# Head Pressure !!



## kenanw44 (Nov 22, 2019)

Hi Guys

I've had symptoms for around 6 years now, i'm 25. I really need some hope.

What started off as a 'head pressure' episode in late 2013, which A&E doctor called 'Anxiety', my GP suspected sinus infection... had antibiotics and thought nothing further and thus the pressure went. This exact pattern repeated further times throughout 2014. In late 2014 while on a bus to work, I encountered severe 'Derealization' completely freaked out, felt out of it in a dream like state... this feeling has not left since...

My symptoms are now:

Head pressure
Jaw and sinus pressure
Major headaches during sex
Visual difficulties
Dizziness and off balance as a result
Anxiety

Waking up with feeling of dread in night
Derealization - feeling disconnected
Tinnitus, ringing in head
Some tremors
Some neck ache
Burning feet sensation
Aching legs sensation
Vivid, intense dreams causing anxiety
Autistic like traits lack of eye contact
body overheating at night, sweats

I've had MRI Scans, CT Scans, All blood tests - everything comes back normal! It seems Anxiety can cause all of the above it just seems so hard to believe...

Out of everything, the head pressure, along with the visual interference & derealization are the symptoms I need to go. Without the head pressure I could try and live my life and hopefully 'forget' the other symptoms.

Please offer me any advice.. i'm desperate! 6 years of this crap!

Has anyone defeated this?


----------



## Chip1021 (Mar 24, 2018)

I have similar symptoms, and yes, the head pressure is the worst, coupled with visual and cognitive processing problems for me. If those went away, I'm sure I could still live life, but with it I've just been a dead zombie. You're also the first person on here I'm aware of that mentions the autism-like symptoms (eye-contact issues, and some others).

I also find it hard to believe that "anxiety" causes all those symptoms, especially sustained in the absence of observed anxiety (though the symptoms do cause some tremendous anxiety, that's for sure). What I do know is that doctors will tend to diagnose anything and everything as anxiety in the event that they can't identify any other cause. I'm not saying it's definitely NOT anxiety, just that it seems very difficult to believe.

Whether or not anyone has defeated this crap depends on what "crap" they are experiencing. Its definitely true that people have defeated their version of DP/DR though. Either through therapy / behavior change, medication, discovering the true cause of their symptoms, or in some cases, doing nothing at all. Unfortunately, I'm not one of those. The best I've been able to do is to try to live my (limited) life with this to the best of my ability.


----------



## 106473 (Feb 7, 2017)

you've had the tests, so what have you tried for anxiety? i'm not saying it's the DP cure it seems more the thing that indirectly lets you lower it, if the people I know, which are a good few who got out.

A simple google will tell you "Tension headaches are common for people that struggle with severe *anxiety* or *anxiety* disorders" i'd say if you did a poll it would be be at least 50% of us...

even if you aren't in the anxiety camp most of your list is all listed under anxiety. I'm pretty sure you get that list and type in Adrenaline after it, you'll get a result for all of it


----------



## kenanw44 (Nov 22, 2019)

This is constant head pressure though


----------



## Aridity (Jun 12, 2011)

I have had constant head pressure for weeks on end, I can with almost 100% certainty say that it is anxiety,stress and all that. It always went away at some point.


----------



## 106473 (Feb 7, 2017)

kenanw44 said:


> This is constant head pressure though


Yeah when I get it, it lasts weeks and weeks


----------
■ ■ ■
• EXERCISE
In the forum thread on head pressure, condense the paragraph beginning "Whether or not anyone has defeated this crap" into a short bulleted list that keeps its main facts.

(Stored data entries)
■ ■ ■
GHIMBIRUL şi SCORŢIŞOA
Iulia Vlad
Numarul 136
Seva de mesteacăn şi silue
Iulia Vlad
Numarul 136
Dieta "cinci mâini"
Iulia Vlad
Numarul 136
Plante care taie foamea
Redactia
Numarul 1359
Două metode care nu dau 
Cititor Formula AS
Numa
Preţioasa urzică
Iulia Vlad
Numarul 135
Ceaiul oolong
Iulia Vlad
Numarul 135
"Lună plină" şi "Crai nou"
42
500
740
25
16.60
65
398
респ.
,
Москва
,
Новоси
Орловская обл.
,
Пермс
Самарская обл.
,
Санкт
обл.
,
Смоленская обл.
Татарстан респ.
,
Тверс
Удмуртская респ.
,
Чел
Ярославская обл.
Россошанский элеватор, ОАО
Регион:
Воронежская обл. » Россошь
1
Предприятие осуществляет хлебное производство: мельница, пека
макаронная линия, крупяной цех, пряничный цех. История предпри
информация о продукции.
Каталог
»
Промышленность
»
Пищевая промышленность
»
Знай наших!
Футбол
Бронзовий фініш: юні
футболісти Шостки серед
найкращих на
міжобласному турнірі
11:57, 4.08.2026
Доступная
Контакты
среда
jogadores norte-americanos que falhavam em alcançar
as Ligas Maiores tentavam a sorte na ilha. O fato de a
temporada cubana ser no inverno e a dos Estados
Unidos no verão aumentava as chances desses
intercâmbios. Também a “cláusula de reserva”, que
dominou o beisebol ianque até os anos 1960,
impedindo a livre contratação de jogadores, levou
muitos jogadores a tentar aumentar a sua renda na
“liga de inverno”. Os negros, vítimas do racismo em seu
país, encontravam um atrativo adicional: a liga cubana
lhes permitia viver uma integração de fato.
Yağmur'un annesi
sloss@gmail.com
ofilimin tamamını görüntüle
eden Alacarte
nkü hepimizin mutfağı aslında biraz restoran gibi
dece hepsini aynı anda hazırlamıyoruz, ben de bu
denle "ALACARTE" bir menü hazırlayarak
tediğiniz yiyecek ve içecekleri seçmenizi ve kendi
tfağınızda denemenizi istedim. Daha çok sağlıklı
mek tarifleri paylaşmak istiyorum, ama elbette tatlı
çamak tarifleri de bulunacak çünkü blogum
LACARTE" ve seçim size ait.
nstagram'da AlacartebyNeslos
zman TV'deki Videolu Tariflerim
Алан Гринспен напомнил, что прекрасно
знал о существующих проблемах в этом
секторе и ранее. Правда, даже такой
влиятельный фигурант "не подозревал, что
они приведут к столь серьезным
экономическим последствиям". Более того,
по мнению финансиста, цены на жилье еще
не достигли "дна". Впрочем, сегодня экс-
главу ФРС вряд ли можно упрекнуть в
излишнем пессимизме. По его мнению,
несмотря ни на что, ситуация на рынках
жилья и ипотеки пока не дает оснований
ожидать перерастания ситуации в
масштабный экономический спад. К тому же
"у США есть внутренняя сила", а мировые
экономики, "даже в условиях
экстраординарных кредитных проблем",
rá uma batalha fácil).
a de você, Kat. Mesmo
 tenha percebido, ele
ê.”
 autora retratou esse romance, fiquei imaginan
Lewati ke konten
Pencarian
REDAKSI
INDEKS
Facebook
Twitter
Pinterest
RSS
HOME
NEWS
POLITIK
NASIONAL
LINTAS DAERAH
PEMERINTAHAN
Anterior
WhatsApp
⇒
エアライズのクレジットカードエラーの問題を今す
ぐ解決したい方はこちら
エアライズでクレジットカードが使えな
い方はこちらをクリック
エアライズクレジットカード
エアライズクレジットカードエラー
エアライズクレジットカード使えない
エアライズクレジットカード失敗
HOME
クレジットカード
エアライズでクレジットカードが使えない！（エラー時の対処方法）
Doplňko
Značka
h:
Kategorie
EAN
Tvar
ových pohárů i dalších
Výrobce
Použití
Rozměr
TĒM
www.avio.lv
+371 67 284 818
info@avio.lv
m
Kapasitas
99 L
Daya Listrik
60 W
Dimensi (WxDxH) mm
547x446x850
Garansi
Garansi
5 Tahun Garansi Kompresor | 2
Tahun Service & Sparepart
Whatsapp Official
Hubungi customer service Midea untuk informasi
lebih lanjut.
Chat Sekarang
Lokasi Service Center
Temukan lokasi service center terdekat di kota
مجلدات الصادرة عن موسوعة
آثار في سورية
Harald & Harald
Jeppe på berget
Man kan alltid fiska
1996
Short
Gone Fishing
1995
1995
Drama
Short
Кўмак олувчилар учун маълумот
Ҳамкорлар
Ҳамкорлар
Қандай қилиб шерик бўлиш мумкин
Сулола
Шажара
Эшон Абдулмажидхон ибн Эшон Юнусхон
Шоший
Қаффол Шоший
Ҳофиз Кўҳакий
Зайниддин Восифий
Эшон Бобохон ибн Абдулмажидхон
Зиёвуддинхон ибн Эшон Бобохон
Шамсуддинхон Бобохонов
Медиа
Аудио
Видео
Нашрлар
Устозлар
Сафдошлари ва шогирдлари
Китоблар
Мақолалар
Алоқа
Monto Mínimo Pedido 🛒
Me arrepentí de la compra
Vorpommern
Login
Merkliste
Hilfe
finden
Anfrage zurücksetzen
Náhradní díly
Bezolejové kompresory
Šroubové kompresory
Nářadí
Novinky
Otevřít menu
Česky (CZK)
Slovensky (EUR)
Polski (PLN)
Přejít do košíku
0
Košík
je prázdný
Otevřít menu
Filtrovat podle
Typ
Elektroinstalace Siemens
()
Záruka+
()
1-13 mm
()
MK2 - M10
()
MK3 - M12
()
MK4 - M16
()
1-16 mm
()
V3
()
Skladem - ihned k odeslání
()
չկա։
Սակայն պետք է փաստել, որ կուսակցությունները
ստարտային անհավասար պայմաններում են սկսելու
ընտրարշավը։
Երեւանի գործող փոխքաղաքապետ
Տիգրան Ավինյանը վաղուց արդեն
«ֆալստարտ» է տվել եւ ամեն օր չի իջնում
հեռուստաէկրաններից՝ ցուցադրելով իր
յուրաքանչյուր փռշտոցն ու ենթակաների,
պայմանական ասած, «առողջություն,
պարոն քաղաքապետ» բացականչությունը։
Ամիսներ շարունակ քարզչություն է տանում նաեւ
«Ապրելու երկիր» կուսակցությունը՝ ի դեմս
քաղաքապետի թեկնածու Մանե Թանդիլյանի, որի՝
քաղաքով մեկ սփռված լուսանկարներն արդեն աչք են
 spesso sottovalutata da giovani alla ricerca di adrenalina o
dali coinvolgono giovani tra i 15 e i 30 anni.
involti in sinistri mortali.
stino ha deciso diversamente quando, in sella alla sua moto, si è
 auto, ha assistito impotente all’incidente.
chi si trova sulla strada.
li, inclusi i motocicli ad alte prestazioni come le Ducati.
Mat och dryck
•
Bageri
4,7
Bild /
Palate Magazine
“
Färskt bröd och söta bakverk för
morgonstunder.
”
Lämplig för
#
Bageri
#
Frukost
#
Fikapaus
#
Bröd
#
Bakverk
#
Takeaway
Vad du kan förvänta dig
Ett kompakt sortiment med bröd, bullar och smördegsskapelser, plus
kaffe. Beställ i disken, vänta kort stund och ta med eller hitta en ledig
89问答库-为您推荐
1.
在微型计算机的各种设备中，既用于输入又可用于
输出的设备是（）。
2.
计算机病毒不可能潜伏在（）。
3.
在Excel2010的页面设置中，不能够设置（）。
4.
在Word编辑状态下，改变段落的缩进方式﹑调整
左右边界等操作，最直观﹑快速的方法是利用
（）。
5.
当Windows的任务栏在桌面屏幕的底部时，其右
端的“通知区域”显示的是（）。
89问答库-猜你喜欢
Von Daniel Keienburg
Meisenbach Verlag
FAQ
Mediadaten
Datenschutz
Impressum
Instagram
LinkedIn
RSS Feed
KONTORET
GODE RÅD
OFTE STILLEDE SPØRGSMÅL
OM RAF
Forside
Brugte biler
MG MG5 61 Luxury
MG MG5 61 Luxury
■ ■ ■
• RESPONSE TO THE EXERCISE
- Whether anyone has beaten the condition depends on which version of it they have.
- People have definitely overcome their own version of DP/DR.
- They did so through therapy or behavior change, medication, finding the true cause of their symptoms, or sometimes doing nothing at all.
- The writer is not one of them and tries to live a limited life with it as well as possible.